:: WRITTEN REQUEST ::
Please turn the records from the line with "catalogue / barcode: US 3626004" to the line with "name author: Baill.", both included, into a two-column CSV with the columns field and value. Give one row per record, with each entry in its own quoted field and any line breaks replaced by spaces.

▼

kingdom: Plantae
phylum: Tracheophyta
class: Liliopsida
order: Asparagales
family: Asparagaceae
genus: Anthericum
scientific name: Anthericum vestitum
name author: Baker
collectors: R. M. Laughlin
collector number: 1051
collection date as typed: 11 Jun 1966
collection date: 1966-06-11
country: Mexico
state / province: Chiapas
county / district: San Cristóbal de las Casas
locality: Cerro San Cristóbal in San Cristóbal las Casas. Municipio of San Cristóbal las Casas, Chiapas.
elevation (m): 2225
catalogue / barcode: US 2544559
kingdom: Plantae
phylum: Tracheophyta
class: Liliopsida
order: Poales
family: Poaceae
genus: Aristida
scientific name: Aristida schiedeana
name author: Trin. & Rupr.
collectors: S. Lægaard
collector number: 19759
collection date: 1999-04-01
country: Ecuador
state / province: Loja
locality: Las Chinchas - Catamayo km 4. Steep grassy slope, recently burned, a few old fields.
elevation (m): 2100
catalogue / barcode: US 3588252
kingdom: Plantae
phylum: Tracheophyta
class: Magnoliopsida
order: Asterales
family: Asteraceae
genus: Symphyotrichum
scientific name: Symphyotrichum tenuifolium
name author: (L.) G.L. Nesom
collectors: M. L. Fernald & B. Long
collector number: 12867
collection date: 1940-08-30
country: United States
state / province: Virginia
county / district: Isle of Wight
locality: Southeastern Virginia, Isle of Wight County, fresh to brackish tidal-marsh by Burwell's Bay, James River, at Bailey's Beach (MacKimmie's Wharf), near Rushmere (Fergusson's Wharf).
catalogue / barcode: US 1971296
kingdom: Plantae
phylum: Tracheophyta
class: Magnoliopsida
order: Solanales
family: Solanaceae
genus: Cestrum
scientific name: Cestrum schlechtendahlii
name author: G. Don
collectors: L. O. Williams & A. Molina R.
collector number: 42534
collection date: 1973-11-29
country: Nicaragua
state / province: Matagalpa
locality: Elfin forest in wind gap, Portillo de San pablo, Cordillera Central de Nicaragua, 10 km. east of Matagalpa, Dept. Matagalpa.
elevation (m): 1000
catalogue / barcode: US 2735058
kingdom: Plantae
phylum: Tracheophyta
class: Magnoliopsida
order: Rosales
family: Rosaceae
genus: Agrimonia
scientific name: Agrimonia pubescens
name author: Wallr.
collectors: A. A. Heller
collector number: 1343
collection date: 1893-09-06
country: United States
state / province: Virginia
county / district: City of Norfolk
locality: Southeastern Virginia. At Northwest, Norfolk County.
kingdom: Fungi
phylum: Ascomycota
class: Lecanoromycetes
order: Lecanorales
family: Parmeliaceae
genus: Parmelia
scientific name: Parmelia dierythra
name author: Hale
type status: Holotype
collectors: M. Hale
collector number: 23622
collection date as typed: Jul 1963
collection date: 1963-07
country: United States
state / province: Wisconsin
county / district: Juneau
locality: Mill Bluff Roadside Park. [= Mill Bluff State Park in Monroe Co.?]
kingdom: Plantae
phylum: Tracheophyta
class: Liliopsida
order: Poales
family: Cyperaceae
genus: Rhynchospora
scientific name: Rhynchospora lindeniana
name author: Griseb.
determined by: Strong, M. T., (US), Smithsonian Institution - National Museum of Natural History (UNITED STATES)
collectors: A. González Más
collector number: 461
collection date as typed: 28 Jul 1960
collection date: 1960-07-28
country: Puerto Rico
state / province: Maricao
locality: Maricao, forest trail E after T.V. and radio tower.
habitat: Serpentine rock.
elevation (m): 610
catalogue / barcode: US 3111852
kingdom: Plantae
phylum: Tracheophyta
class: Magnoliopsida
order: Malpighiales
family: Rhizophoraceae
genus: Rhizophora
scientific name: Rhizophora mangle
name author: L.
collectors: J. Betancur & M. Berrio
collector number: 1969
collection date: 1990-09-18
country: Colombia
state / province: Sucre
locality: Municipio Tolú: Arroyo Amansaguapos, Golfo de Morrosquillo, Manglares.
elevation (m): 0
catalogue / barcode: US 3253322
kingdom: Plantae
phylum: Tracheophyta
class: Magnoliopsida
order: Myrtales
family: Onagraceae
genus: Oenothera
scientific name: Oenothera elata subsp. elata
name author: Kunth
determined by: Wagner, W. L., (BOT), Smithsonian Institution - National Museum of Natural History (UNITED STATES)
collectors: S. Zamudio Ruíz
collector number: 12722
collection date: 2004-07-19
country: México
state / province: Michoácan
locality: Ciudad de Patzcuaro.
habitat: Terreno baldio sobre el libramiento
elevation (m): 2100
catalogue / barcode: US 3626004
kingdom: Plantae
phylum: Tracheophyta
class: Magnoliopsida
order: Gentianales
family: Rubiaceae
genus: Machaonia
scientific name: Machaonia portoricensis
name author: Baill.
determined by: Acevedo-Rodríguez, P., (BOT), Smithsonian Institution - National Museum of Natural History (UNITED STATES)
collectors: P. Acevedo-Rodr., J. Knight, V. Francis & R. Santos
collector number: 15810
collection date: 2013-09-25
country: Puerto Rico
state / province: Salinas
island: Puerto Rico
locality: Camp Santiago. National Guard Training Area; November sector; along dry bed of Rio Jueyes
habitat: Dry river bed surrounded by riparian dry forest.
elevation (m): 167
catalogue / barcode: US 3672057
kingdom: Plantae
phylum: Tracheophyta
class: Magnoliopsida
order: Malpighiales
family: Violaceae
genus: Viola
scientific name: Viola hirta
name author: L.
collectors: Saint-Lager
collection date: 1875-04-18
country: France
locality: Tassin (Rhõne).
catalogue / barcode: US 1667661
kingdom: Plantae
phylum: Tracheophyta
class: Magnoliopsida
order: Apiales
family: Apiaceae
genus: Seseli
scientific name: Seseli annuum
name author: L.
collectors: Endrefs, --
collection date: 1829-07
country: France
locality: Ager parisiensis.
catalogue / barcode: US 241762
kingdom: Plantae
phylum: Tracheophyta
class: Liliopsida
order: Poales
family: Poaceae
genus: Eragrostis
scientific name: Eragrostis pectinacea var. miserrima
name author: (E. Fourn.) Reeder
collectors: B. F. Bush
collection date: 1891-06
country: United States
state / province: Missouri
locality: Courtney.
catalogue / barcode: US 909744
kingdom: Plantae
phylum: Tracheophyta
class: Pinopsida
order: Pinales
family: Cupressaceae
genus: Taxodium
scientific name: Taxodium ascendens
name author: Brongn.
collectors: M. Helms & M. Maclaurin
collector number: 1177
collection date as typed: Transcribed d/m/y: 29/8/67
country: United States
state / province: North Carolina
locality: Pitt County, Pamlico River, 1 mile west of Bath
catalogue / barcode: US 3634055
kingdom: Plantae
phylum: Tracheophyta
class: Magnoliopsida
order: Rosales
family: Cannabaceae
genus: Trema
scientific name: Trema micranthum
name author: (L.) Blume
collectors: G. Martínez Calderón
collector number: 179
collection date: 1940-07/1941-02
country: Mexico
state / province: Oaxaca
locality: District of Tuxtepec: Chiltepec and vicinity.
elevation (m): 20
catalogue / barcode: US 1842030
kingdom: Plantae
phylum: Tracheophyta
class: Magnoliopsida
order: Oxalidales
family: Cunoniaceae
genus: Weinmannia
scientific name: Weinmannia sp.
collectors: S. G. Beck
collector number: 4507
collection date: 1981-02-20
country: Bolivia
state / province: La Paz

▲

:: RESPONSE BELOW ::
field,value
"catalogue / barcode:","US 3626004"
"kingdom:","Plantae"
"phylum:","Tracheophyta"
"class:","Magnoliopsida"
"order:","Gentianales"
"family:","Rubiaceae"
"genus:","Machaonia"
"scientific name:","Machaonia portoricensis"
"name author:","Baill."